WORK TO COMPLETE — Lines that contain the string "wholesomememes" are the ones to list; copy all of them from the records.

-.-.-

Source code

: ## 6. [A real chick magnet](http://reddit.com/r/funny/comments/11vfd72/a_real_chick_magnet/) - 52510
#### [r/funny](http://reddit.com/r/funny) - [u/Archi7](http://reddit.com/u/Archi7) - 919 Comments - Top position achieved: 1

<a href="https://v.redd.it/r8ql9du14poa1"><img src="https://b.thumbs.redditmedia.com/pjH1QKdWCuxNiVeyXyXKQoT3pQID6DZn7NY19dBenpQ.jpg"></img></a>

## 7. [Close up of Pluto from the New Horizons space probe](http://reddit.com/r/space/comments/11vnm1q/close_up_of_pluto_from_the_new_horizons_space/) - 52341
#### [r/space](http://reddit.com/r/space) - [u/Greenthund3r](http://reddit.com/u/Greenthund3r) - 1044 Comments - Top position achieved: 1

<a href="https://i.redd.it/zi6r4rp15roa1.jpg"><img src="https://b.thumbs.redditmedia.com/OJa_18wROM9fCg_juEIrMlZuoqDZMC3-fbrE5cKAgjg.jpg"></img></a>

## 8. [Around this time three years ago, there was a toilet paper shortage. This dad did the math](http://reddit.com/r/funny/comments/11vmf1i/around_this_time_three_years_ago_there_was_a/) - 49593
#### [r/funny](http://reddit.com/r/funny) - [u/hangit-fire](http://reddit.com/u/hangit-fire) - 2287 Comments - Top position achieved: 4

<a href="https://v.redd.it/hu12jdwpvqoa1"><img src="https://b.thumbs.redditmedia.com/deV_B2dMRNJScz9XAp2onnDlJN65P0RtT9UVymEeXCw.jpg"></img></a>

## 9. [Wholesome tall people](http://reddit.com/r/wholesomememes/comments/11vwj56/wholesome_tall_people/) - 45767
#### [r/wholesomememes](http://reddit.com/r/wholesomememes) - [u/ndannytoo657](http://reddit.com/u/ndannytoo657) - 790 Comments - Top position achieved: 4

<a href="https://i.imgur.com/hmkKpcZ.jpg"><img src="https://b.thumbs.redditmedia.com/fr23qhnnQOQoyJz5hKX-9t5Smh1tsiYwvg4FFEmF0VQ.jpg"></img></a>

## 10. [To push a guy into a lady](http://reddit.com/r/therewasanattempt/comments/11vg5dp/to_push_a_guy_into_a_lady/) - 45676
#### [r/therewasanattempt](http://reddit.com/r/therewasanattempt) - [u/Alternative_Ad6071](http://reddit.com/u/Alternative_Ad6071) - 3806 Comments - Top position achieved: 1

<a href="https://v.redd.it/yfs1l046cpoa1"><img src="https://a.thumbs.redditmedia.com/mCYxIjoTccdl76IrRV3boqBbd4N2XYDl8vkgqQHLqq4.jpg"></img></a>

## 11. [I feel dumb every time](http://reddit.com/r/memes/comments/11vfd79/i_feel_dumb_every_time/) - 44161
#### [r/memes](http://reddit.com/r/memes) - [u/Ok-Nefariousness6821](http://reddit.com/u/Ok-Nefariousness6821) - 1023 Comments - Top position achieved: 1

-.-.-

TASK RESPONSE —
## 9. [Wholesome tall people](http://reddit.com/r/wholesomememes/comments/11vwj56/wholesome_tall_people/) - 45767
#### [r/wholesomememes](http://reddit.com/r/wholesomememes) - [u/ndannytoo657](http://reddit.com/u/ndannytoo657) - 790 Comments - Top position achieved: 4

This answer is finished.